* Task to complete
The records must be duplicated exactly, with every picture left out.

________________________

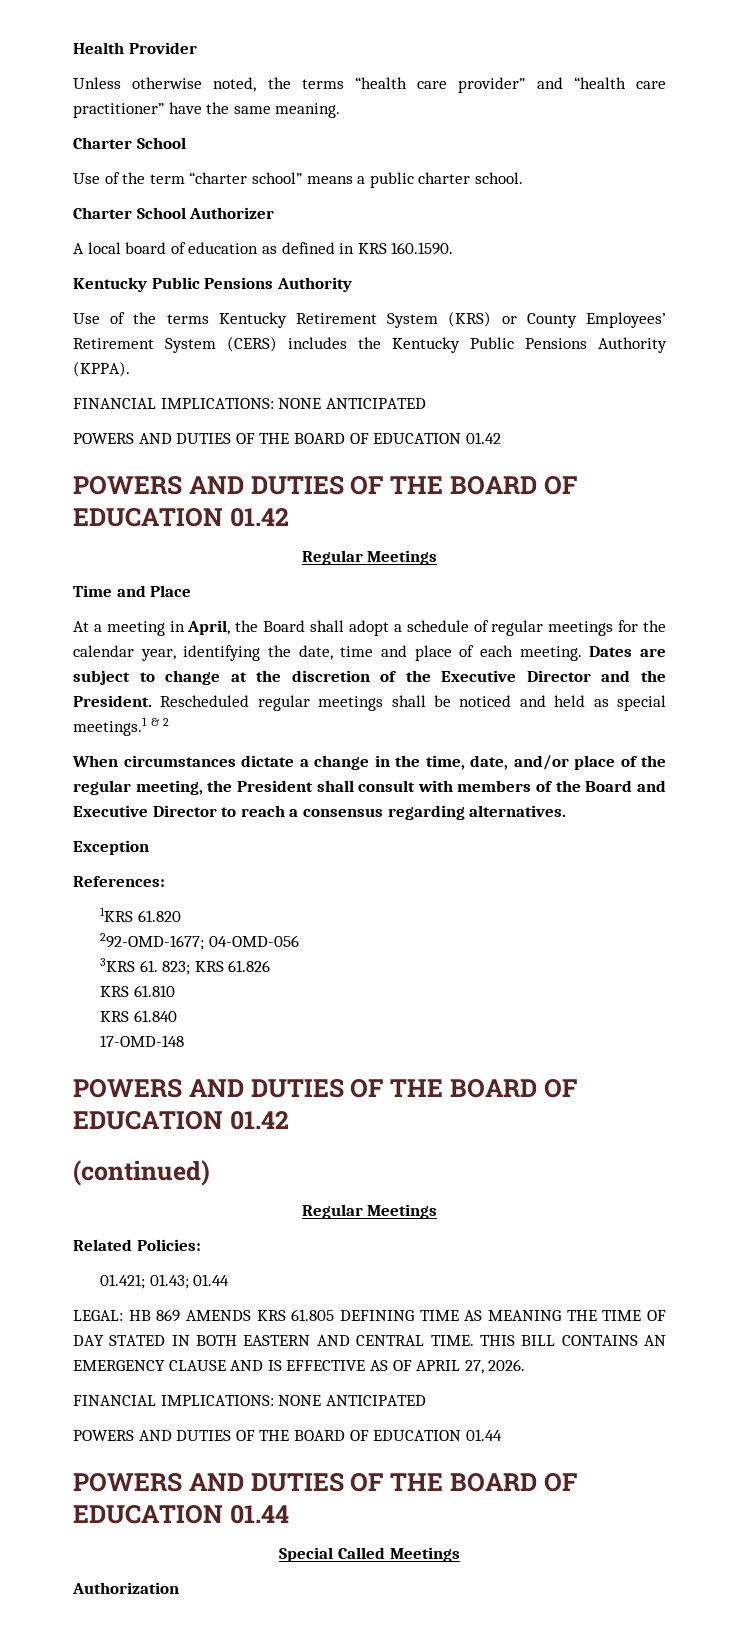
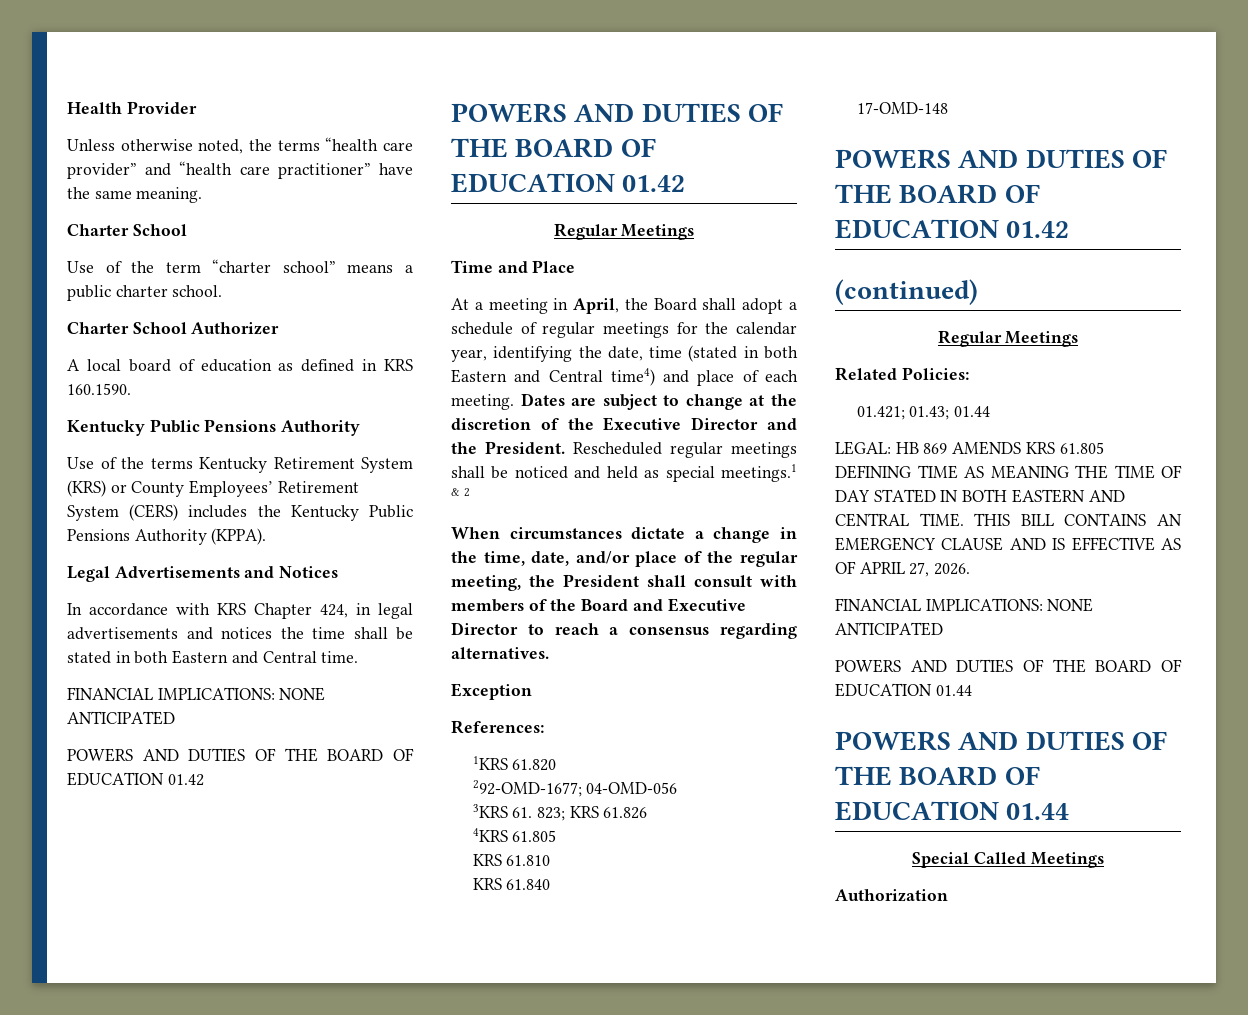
(130, 369) none -> [67,566,339,582] [67,603,413,619] [67,627,413,640] [67,650,359,664] // Legal Advertisements and Notices // In accordance with KRS Chapter 424, in legal advertisements and notices the time shall be stated in both Eastern and Central time.
(374, 651) none -> [688,345,798,362] [451,368,655,386] (stated in both Eastern and Central time4)
(271, 966) none -> [472,828,557,842] // 4KRS 61.805

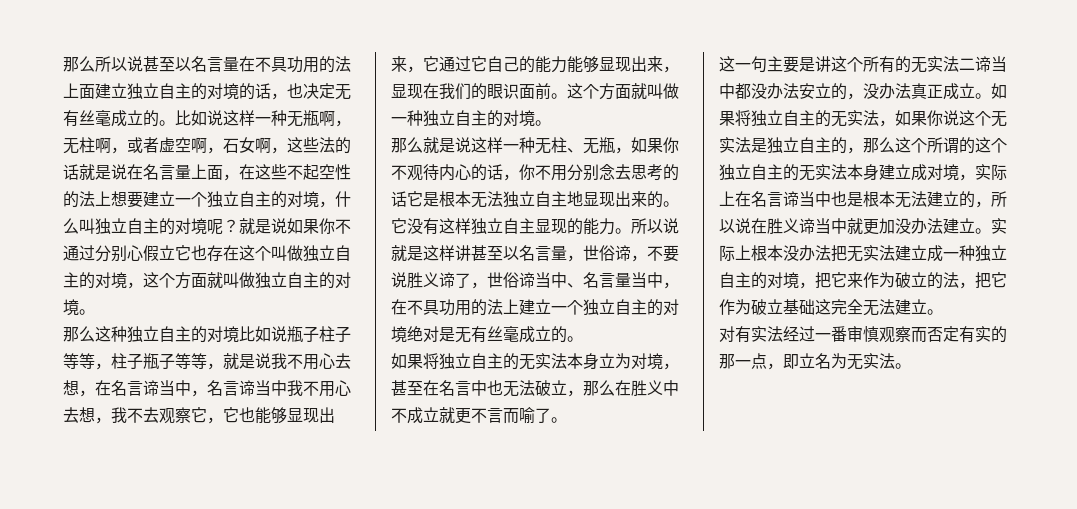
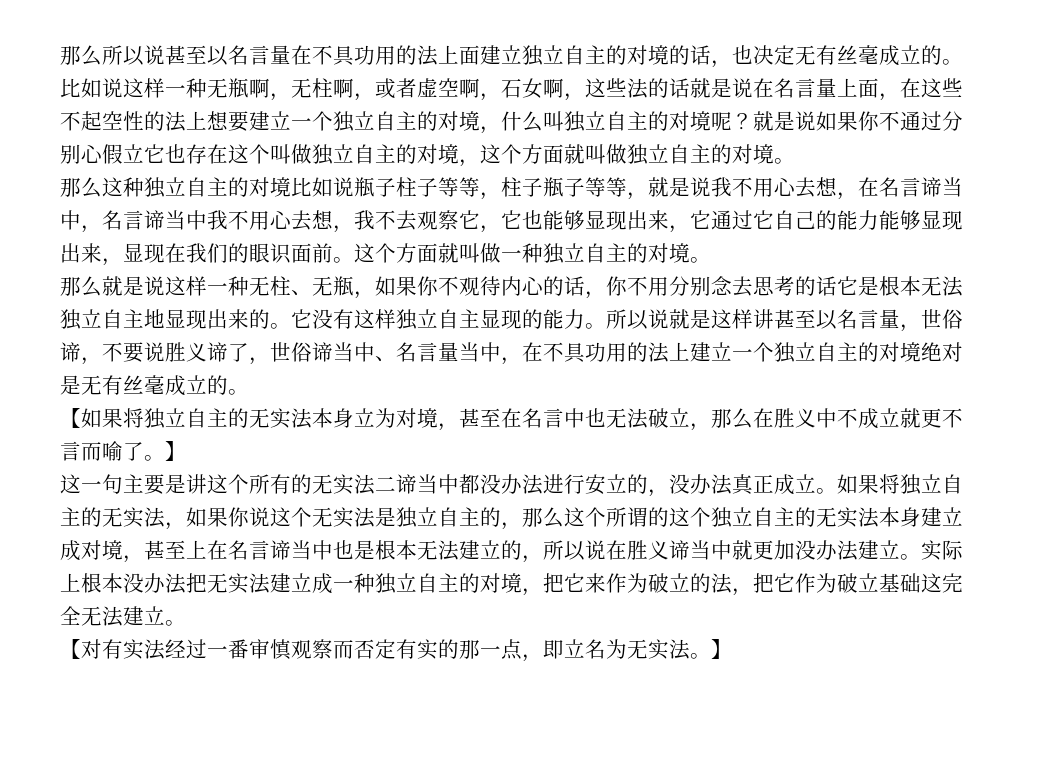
(583, 339) none -> [60,408,81,428] 【
(567, 420) none -> [165,441,186,461] 】
(799, 91) none -> [543,474,585,494] 进行
[975,164,1007,181] 实际 -> [144,540,186,560] 甚至
(943, 312) none -> [60,639,81,659] 【
(911, 366) none -> [711,639,732,659] 】

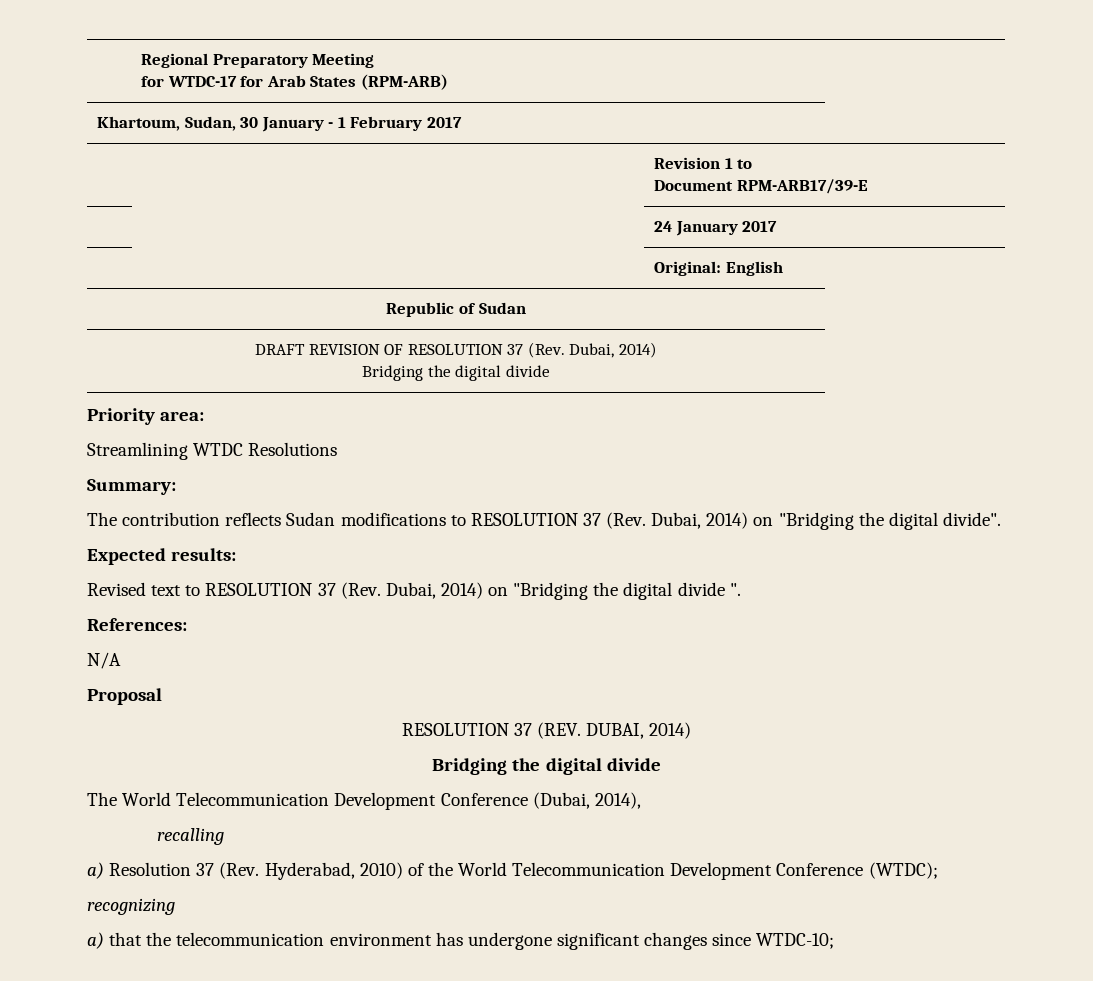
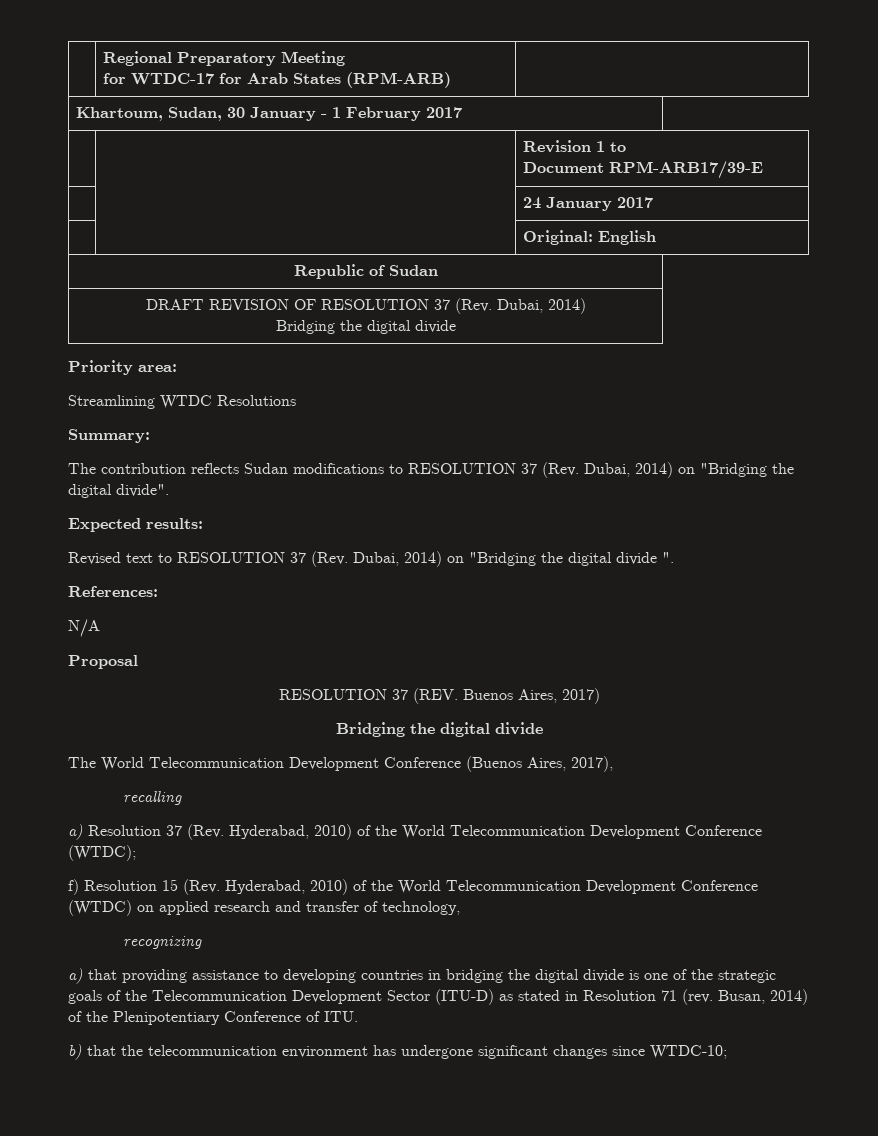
[586,722,692,739] DUBAI, 2014) -> [462,688,600,704] Buenos Aires, 2017)
[532,792,641,809] (Dubai, 2014), -> [466,756,613,772] (Buenos Aires, 2017),
[87,898,175,915] [87,932,104,949] recognizing // a) -> [68,879,758,895] [68,900,460,916] [122,936,202,949] [68,968,776,984] [68,989,808,1005] [68,1011,358,1025] [68,1044,82,1060] f) Resolution 15 (Rev. Hyderabad, 2010) of the World Telecommunication Development Conference (WTDC) on applied research and transfer of technology, // recognizing // a) that providing assistance to developing countries in bridging the digital divide is one of the strategic goals of the Telecommunication Development Sector (ITU-D) as stated in Resolution 71 (rev. Busan, 2014) of the Plenipotentiary Conference of ITU. // b)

________________________

* Answer for the task
(130, 369) none -> [67,566,339,582] [67,603,413,619] [67,627,413,640] [67,650,359,664] // Legal Advertisements and Notices // In accordance with KRS Chapter 424, in legal advertisements and notices the time shall be stated in both Eastern and Central time.
(374, 651) none -> [688,345,798,362] [451,368,655,386] (stated in both Eastern and Central time4)
(271, 966) none -> [472,828,557,842] // 4KRS 61.805

(583, 339) none -> [60,408,81,428] 【
(567, 420) none -> [165,441,186,461] 】
(799, 91) none -> [543,474,585,494] 进行
[975,164,1007,181] 实际 -> [144,540,186,560] 甚至
(943, 312) none -> [60,639,81,659] 【
(911, 366) none -> [711,639,732,659] 】

[586,722,692,739] DUBAI, 2014) -> [462,688,600,704] Buenos Aires, 2017)
[532,792,641,809] (Dubai, 2014), -> [466,756,613,772] (Buenos Aires, 2017),
[87,898,175,915] [87,932,104,949] recognizing // a) -> [68,879,758,895] [68,900,460,916] [122,936,202,949] [68,968,776,984] [68,989,808,1005] [68,1011,358,1025] [68,1044,82,1060] f) Resolution 15 (Rev. Hyderabad, 2010) of the World Telecommunication Development Conference (WTDC) on applied research and transfer of technology, // recognizing // a) that providing assistance to developing countries in bridging the digital divide is one of the strategic goals of the Telecommunication Development Sector (ITU-D) as stated in Resolution 71 (rev. Busan, 2014) of the Plenipotentiary Conference of ITU. // b)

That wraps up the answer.